Background: Fever is associated with worse outcomes in patients with acute brain injury. Diclofenac, a non-steroidal anti-inflammatory drug, is commonly used as antipyretic therapy. As evidence emerged that short diclofenac infusions (< 1 h) decrease brain tissue oxygen (PtO2) and cerebral perfusion pressure (CPP), clinical practice has shifted to extended infusions (12 h). The purpose of this study was to investigate the effects of extended diclofenac infusion for the treatment of fever on cerebral perfusion and tissue oxygenation after acute brain injury.

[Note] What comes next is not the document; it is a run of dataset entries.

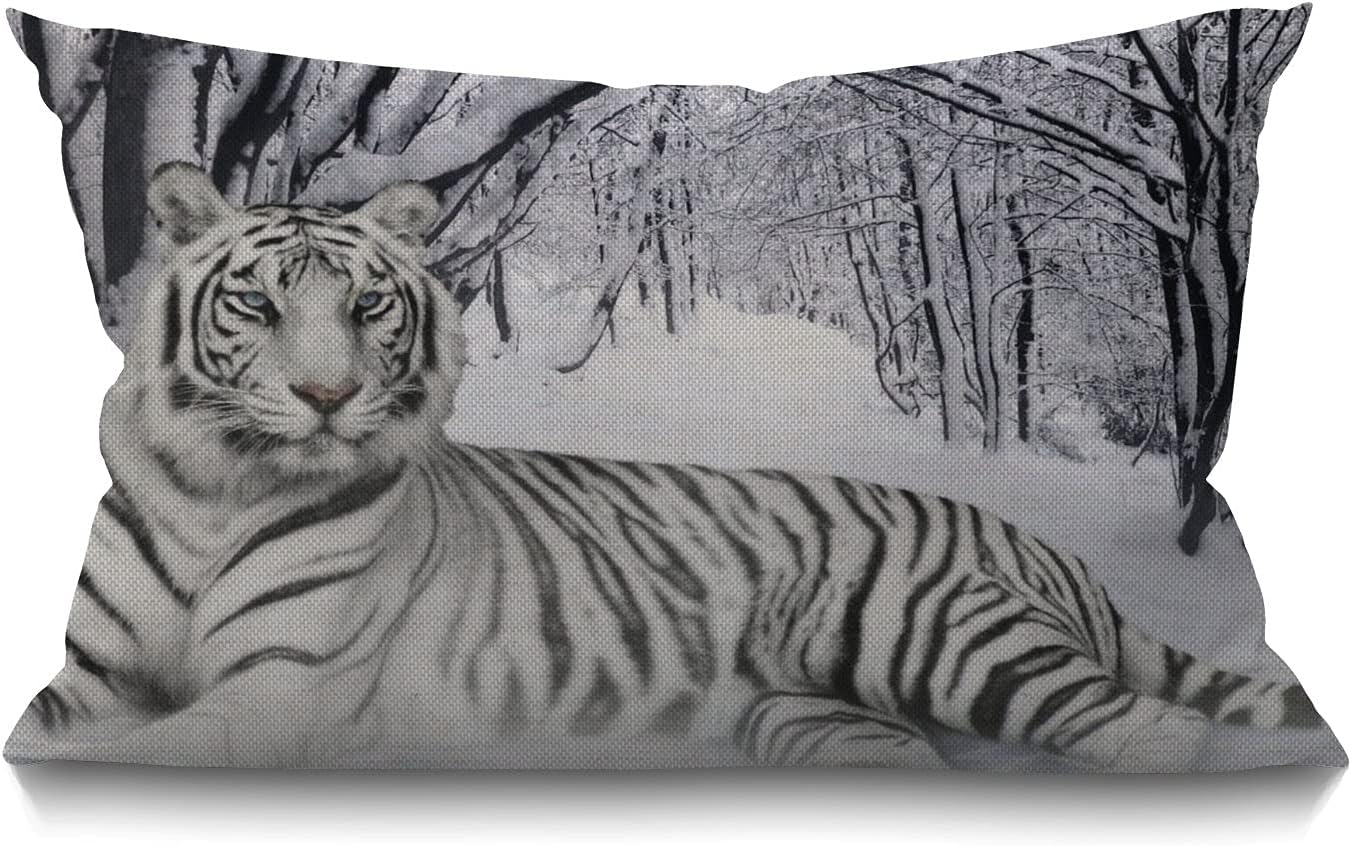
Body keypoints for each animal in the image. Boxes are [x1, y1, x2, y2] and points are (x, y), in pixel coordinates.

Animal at [4, 161, 1330, 771]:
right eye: (259, 306)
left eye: (368, 307)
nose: (328, 396)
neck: (213, 492)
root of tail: (1042, 546)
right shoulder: (100, 675)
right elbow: (63, 727)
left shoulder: (282, 688)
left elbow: (122, 753)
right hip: (820, 720)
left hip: (943, 637)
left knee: (1156, 732)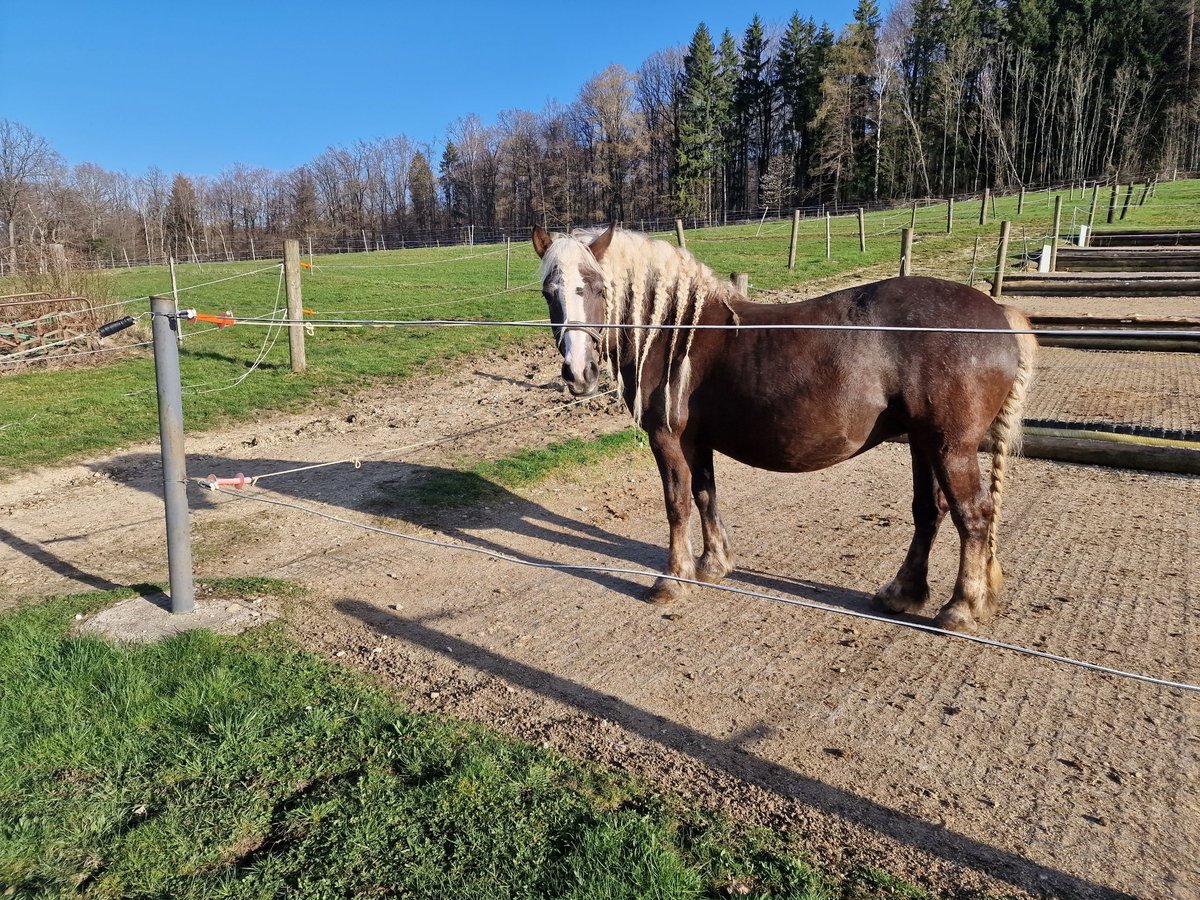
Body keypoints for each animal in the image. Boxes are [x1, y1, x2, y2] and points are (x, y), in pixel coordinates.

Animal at [530, 225, 1036, 633]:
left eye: (596, 287)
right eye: (549, 292)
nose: (577, 373)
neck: (678, 330)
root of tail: (1000, 316)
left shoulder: (668, 439)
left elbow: (677, 504)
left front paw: (672, 581)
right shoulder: (697, 441)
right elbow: (705, 495)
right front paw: (713, 564)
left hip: (951, 446)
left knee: (974, 515)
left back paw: (961, 607)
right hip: (922, 442)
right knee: (929, 511)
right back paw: (902, 593)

Results: We conducted a retrospective study of prospectively collected data from a cohort of 18 patients with acute brain injury and PtO2 monitoring admitted between November 2018 and April 2024. The hour before and the 12 h during an extended diclofenac infusion were compared. Additionally, we compared the 12 h prior and 12 h during the diclofenac infusion. Cerebral autoregulation and metabolites obtained by microdialysis were assessed in a subgroup of patients. Thirty-nine interventions were analyzed. Core temperature decreased from 38.1°C in the hour before to 37.4 °C during an extended diclofenac infusion (p < 0.0001). ICP (11.0 vs 10.0 mmHg, p < 0.0001) and heart rate (84 vs. 77 bpm, p < 0.0001) decreased. CPP and PaCO2 did not vary significantly. PtO2 decreased from 23.1 mmHg (IQR 19.0-31.4) during fever peak to 21.7 mmHg (IQR 17.8-27.2) (p < 0.0001). Median PtO2 during the 12 h before diclofenac was 23.3 mmHg (IQR 18.9-30.5). In a multivariable analysis the effect of treatment was significantly influenced by heart rate and temperature (p < 0.0001).

Conclusions: Extended diclofenac infusions for the treatment of fever in patients with acute brain injury achieve a clinically significant reduction in temperature but are associated with a small decrease in PtO2, even in the setting of maintained CPP.